Residents of the tranquil Berkeley hills were in shock Sunday after police described a horrific slaying, with a homeowner beaten after confronting a young man - an apparent stranger - who had trespassed onto his property. 
Authorities did not identify the victim, but neighbors and public records indicated that the owner of the home where the Saturday night killing occurred was Peter Cukor, 67, who owned a logistics consulting firm. His family declined to talk. 
Shortly after the attack outside the large home near Tilden Park, a Berkeley police officer found Daniel Jordan Dewitt, 23, of Alameda, less than a block away. Dewitt was booked on suspicion of murder, and was being held Sunday without bail. 
Dewitt suffers from mental illness, said his mother, Candy Dewitt.

Cukor had found Dewitt lurking around his garage, and called the police. It was when Cukor went back outside that Dewitt beat him to death. And, what were the police doing that was so important that they could not respond to Cukor? Why, escorting an Occupy Oakland march, of course. 

The victim had called police on a nonemergency line after first seeing Dewitt, according to sources familiar with the case.

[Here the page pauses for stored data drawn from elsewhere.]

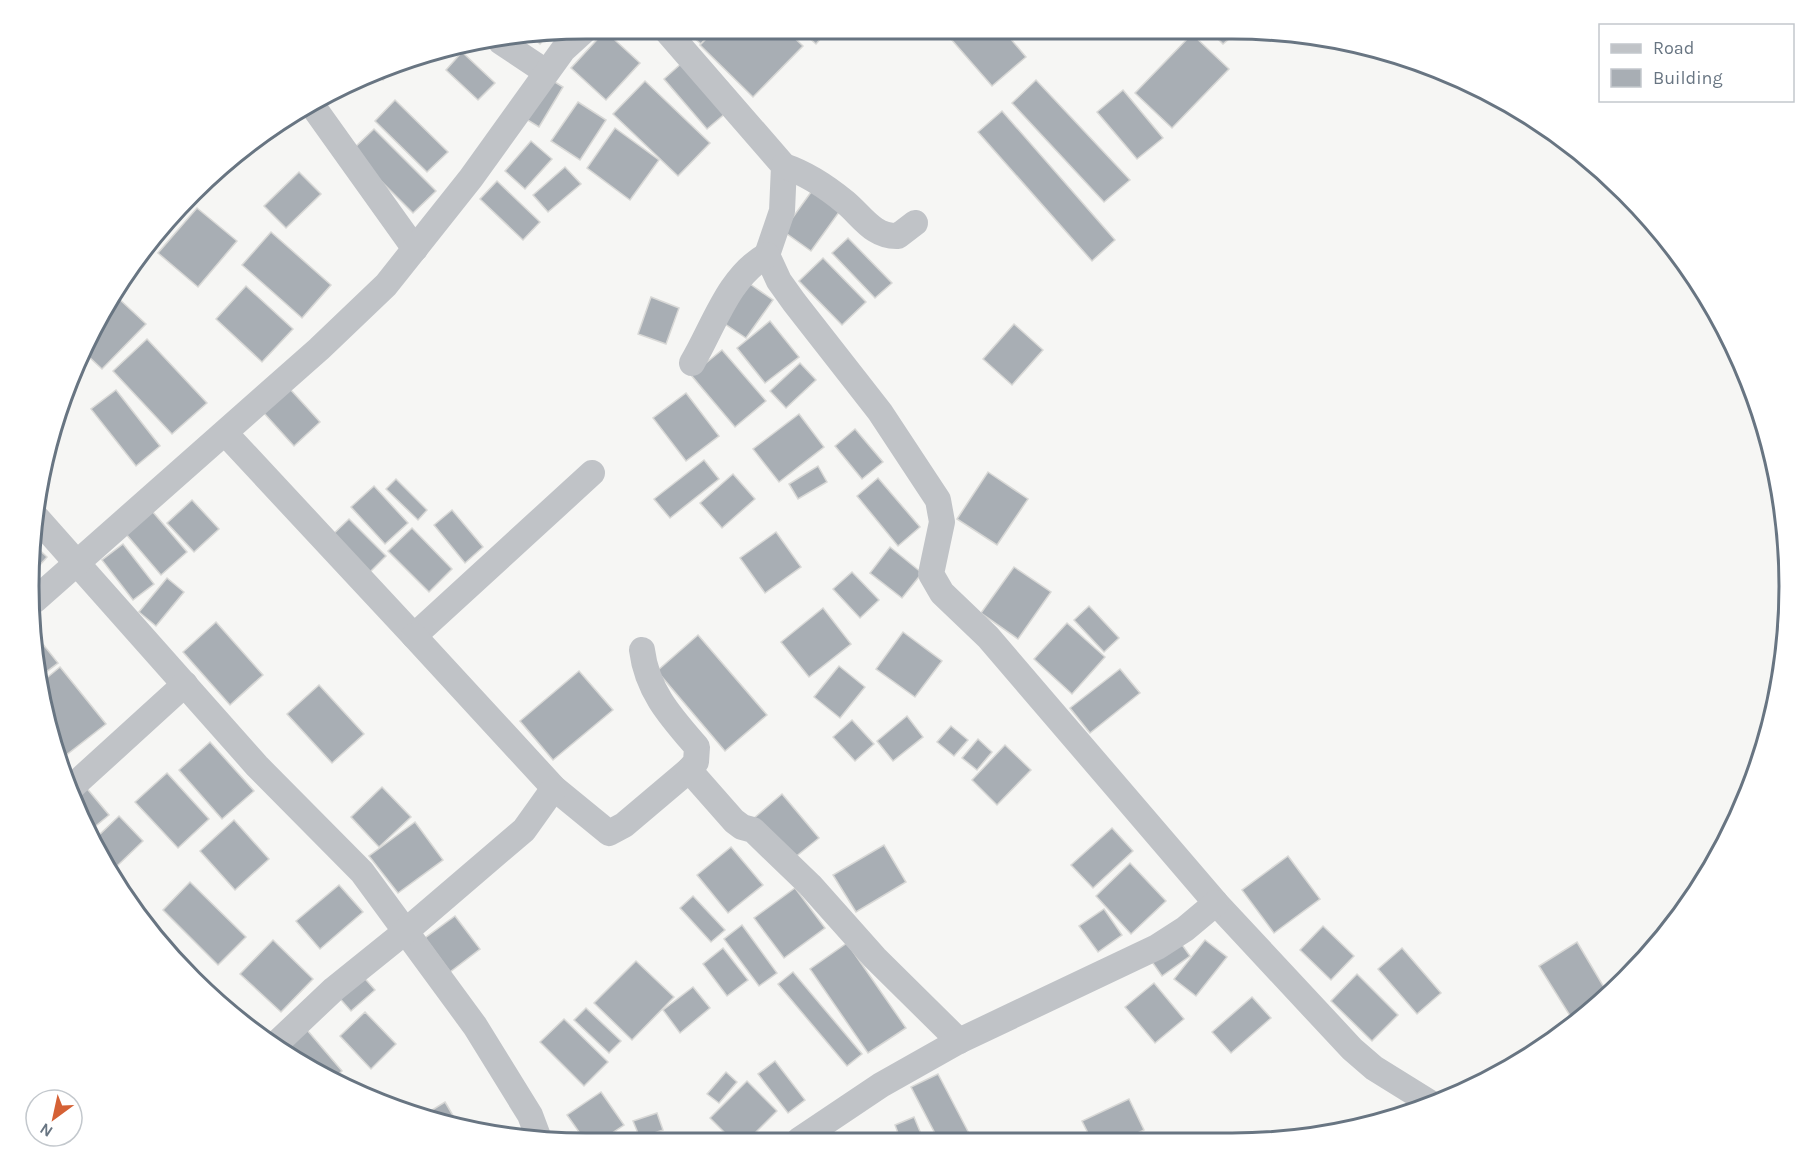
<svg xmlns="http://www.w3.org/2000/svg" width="1818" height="1172" viewBox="0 0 1818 1172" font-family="Karla,sans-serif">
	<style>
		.building { fill: #a8aeb4; stroke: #d8d8d6; stroke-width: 1.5 }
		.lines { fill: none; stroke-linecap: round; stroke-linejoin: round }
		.minor { stroke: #c0c3c7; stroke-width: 26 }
		.rim { fill: none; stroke: #687582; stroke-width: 3 }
	</style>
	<rect width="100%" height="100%" fill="#f6f6f4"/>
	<g class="building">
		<path d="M684 29H713L701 44Z"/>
		<path d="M716 29 786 30 803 46 753 97 700 45Z"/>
		<path d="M800 30H828L816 44Z"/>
		<path d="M605 31 640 63 606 100 571 68Z"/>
		<path d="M944 31H1004L1026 57 992 86Z"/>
		<path d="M1212 33H1236L1223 44Z"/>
		<path d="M1192 34 1229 69 1172 128 1135 93Z"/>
		<path d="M548 35 540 44 532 37Z"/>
		<path d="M462 52 495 83 478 100 446 70Z"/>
		<path d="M401 61 383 80 376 74Z"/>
		<path d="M683 62 727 112 707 129 664 79Z"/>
		<path d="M550 79 563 87 539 127 526 119Z"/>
		<path d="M1036 80 1130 180 1104 202 1012 103Z"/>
		<path d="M645 81 710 143 678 176 613 114Z"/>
		<path d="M1123 90 1163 138 1137 159 1097 112Z"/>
		<path d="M395 100 448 152 427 172 375 121Z"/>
		<path d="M578 102 606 120 580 160 551 141Z"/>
		<path d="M1002 111 1115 240 1092 261 978 132Z"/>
		<path d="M615 128 659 160 630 200 587 168Z"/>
		<path d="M374 129 436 191 413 213 351 151Z"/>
		<path d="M531 141 552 159 525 189 505 171Z"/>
		<path d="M565 167 581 184 548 212 533 195Z"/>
		<path d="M299 172 321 194 286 228 264 206Z"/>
		<path d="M497 181 540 222 523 240 480 199Z"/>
		<path d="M814 188 842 208 811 251 783 231Z"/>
		<path d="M197 208 237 241 198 287 158 253Z"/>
		<path d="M271 232 331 285 302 318 242 265Z"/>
		<path d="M848 238 892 283 875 298 832 253Z"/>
		<path d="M823 258 866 302 842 325 799 281Z"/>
		<path d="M750 284 773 300 746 338 722 322Z"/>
		<path d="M246 286 293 329 262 362 216 319Z"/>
		<path d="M117 297 146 324 102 369 86 354Z"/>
		<path d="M651 297 679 308 666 344 638 334Z"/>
		<path d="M770 321 799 357 765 383 737 348Z"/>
		<path d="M1014 324 1043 350 1012 385 983 359Z"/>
		<path d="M147 339 207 403 172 434 113 371Z"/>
		<path d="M722 350 766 401 735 427 691 375Z"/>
		<path d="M800 363 816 380 786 408 770 391Z"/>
		<path d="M289 388 320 422 294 446 263 412Z"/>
		<path d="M116 390 160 446 136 466 91 409Z"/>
		<path d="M686 393 719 436 686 461 653 418Z"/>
		<path d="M799 414 824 447 779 482 753 449Z"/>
		<path d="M855 429 883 462 862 479 835 446Z"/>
		<path d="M704 460 719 479 670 518 654 499Z"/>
		<path d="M818 466 827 482 798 499 789 484Z"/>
		<path d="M988 472 1028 499 997 545 957 519Z"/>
		<path d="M733 474 755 499 722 528 700 503Z"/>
		<path d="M878 478 920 527 898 546 857 496Z"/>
		<path d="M396 479 427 510 418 520 386 489Z"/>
		<path d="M374 486 408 523 385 544 351 507Z"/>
		<path d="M192 500 219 529 194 552 167 523Z"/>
		<path d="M452 510 483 547 465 563 434 525Z"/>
		<path d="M152 511 187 552 161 575 126 534Z"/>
		<path d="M349 519 386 556 363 579 326 541Z"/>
		<path d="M412 528 452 569 429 592 388 551Z"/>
		<path d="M776 532 801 567 765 593 740 558Z"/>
		<path d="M31 542 47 557 32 574 30 550Z"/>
		<path d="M123 544 154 584 133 600 102 560Z"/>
		<path d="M890 547 922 573 902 598 870 573Z"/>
		<path d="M1014 567 1051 592 1018 639 981 613Z"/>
		<path d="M852 572 879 600 860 618 833 589Z"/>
		<path d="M167 578 184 592 156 626 139 612Z"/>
		<path d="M1089 606 1119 638 1104 652 1074 620Z"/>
		<path d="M823 608 851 644 809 677 781 642Z"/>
		<path d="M216 622 263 675 230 705 183 652Z"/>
		<path d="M1067 623 1105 657 1072 694 1034 659Z"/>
		<path d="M903 632 942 661 915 697 876 669Z"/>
		<path d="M698 635 767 715 725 751 657 671Z"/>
		<path d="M38 638 58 663 42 675Z"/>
		<path d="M839 666 865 687 840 718 814 697Z"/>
		<path d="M60 667 106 724 61 759 47 730 43 681Z"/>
		<path d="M1120 669 1140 693 1090 733 1070 708Z"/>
		<path d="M579 671 613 710 553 760 520 721Z"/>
		<path d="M319 685 364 734 332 763 287 714Z"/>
		<path d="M907 716 923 737 893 761 877 741Z"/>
		<path d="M852 720 874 744 855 761 833 737Z"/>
		<path d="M951 726 968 740 954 756 937 742Z"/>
		<path d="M978 739 992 752 977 770 962 758Z"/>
		<path d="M210 742 254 791 222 819 179 770Z"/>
		<path d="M1005 745 1031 770 997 805 972 780Z"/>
		<path d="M167 773 209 819 178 848 135 802Z"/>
		<path d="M84 785 109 815 92 829 76 792Z"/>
		<path d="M382 787 411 817 379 847 351 817Z"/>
		<path d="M782 794 819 838 789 862 753 819Z"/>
		<path d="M119 816 143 841 117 866 101 849 96 838Z"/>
		<path d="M234 820 269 859 235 890 200 851Z"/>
		<path d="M415 822 443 860 398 893 369 856Z"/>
		<path d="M1112 828 1133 851 1093 888 1071 865Z"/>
		<path d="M884 845 906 882 856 912 833 875Z"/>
		<path d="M731 847 763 885 728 913 697 875Z"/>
		<path d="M1288 856 1320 899 1274 933 1242 890Z"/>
		<path d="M1130 863 1166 901 1131 934 1096 896Z"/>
		<path d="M190 882 246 937 218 965 163 910Z"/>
		<path d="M339 885 363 912 320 949 296 921Z"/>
		<path d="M795 888 825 928 784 958 754 918Z"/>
		<path d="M693 896 725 930 711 942 680 908Z"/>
		<path d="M1104 909 1122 935 1098 952 1079 926Z"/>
		<path d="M455 916 480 949 450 972 425 938Z"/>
		<path d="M742 925 777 973 759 986 724 939Z"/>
		<path d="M1323 926 1354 956 1331 980 1300 950Z"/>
		<path d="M1178 939 1190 956 1162 976 1150 959Z"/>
		<path d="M273 940 313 979 281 1012 240 974Z"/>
		<path d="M1205 940 1227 957 1196 996 1174 979Z"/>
		<path d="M1577 942 1608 994 1574 1022 1539 966Z"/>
		<path d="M847 943 906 1028 868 1053 810 969Z"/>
		<path d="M723 948 748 980 727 996 703 964Z"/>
		<path d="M1402 948 1441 993 1417 1014 1378 969Z"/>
		<path d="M636 961 674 997 632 1040 594 1003Z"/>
		<path d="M359 972 375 990 351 1011 335 993Z"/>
		<path d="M793 972 862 1054 847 1066 778 984Z"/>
		<path d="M1357 974 1398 1015 1372 1041 1331 1001Z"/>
		<path d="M1154 983 1184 1019 1155 1043 1125 1007Z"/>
		<path d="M693 987 710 1008 680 1033 663 1010Z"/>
		<path d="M1252 997 1271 1018 1231 1053 1212 1032Z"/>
		<path d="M586 1008 621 1041 609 1053 574 1020Z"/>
		<path d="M365 1012 396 1044 371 1069 340 1036Z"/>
		<path d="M564 1019 608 1062 584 1086 540 1042Z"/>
		<path d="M307 1030 342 1071 335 1077 286 1047Z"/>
		<path d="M775 1061 805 1100 788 1113 758 1074Z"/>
		<path d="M726 1072 737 1082 719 1103 707 1094Z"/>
		<path d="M938 1074 973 1141H939L911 1087Z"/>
		<path d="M747 1081 777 1111 748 1140H732L710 1118Z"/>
		<path d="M601 1092 624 1125 603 1139H584L567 1115Z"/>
		<path d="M1129 1099 1144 1130 1119 1142 1092 1141 1082 1121Z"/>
		<path d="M445 1102 458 1124 424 1115Z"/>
		<path d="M657 1113 663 1130 640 1138 633 1121Z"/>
		<path d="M914 1117 924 1141H901L895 1125Z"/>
	</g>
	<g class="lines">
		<g class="minor">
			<path d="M665 29 784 166 782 211 767 255 779 281 794 302 880 412 938 500 942 522 931 574 942 593 988 637 1216 903 1352 1049 1374 1068 1432 1104"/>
			<path d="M501 42 546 72"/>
			<path d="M312 105 415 249"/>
			<path d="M784 166C805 173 828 188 845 202 862 216 873 237 898 236L915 223"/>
			<path d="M692 363C714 326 728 277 767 255"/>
			<path d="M225 433 414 636 592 473"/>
			<path d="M36 517 257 766 362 872 475 1026 530 1115 539 1139"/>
			<path d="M35 600 319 349 386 285 471 178 563 50 586 29"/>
			<path d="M414 636 554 788 609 833 624 825 689 770 734 821 742 827 753 830 810 885 875 958 959 1041"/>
			<path d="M642 650C647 691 671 717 697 747L696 762 689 770"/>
			<path d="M73 786 185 684"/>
			<path d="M278 1042 334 989 406 931 524 830 554 788"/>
			<path d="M799 1140 881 1085 959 1041 1157 947 1185 929 1216 903"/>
		</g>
	</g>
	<path d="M0 0H1818V1172H0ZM586 39H1232A547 547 0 0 1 1779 586V586A547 547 0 0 1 1232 1133H586A547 547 0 0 1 39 586V586A547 547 0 0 1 586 39Z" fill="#fff" fill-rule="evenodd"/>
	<path class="rim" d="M586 39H1232A547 547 0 0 1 1779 586V586A547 547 0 0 1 1232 1133H586A547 547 0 0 1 39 586V586A547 547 0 0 1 586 39Z"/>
	<rect x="1599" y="24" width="195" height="78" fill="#ffffff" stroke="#c3c8cd" stroke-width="1.5"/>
	<rect x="1611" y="44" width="30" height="9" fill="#c0c3c7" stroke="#c3c8cd" stroke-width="1.5"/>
	<text x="1653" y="54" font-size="18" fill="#687582">Road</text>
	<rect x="1611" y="69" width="30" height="18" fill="#a8aeb4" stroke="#c3c8cd" stroke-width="1.5"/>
	<text x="1653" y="84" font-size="18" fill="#687582">Building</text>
	<g transform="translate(54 1118) rotate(213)"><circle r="28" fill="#ffffff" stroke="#c3c8cd" stroke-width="1.5"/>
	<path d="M0-4.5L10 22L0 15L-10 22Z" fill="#d56135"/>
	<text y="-9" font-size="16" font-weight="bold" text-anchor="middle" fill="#687582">N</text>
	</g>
</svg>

But police were busy monitoring an Occupy Oakland march to UC Berkeley, and officers were dispatched only to high-priority call 
An officer who noticed the call about Dewitt on his computer told a dispatcher he would respond, but was told not to go, sources said. 
Minutes later, the victim's wife heard her husband yelling for help and called 911 after seeing the suspect dragging him into bushes and hitting him with a potted plant, sources said.

Evil right-wingers have drawn the obvious conclusion, pointing out that the Occupiers' repeated insistence on marching to and fro, with spontaneous bouts of street fighting mixed in, have caused East Bay police departments to divert police resources away from run-of-the-mill criminals in favor of the lawless faux-revolutionaries of the Occupy Movement. This has inevitably given rise to some defensive reactions by Occupiers and their allies who say the usual crap about how their protests are "mostly" peaceful, that the violence is by a relative handful of agitators (who use the "peaceful" protesters as willing human shields), and that, at some indeterminate time in the past, the Oakland Police Department "started it." Wah! Wah! Hey, you guys, I'm not saying the police are perfect, but you've shown yourselves of in need of babysitting every time more than 3 of you get together for any purpose. That's diverting police resources, and it's your fault. 


The Occupiers have long overstayed their welcome. It's too bad there still seems to be little will to do anything with them besides babysitting.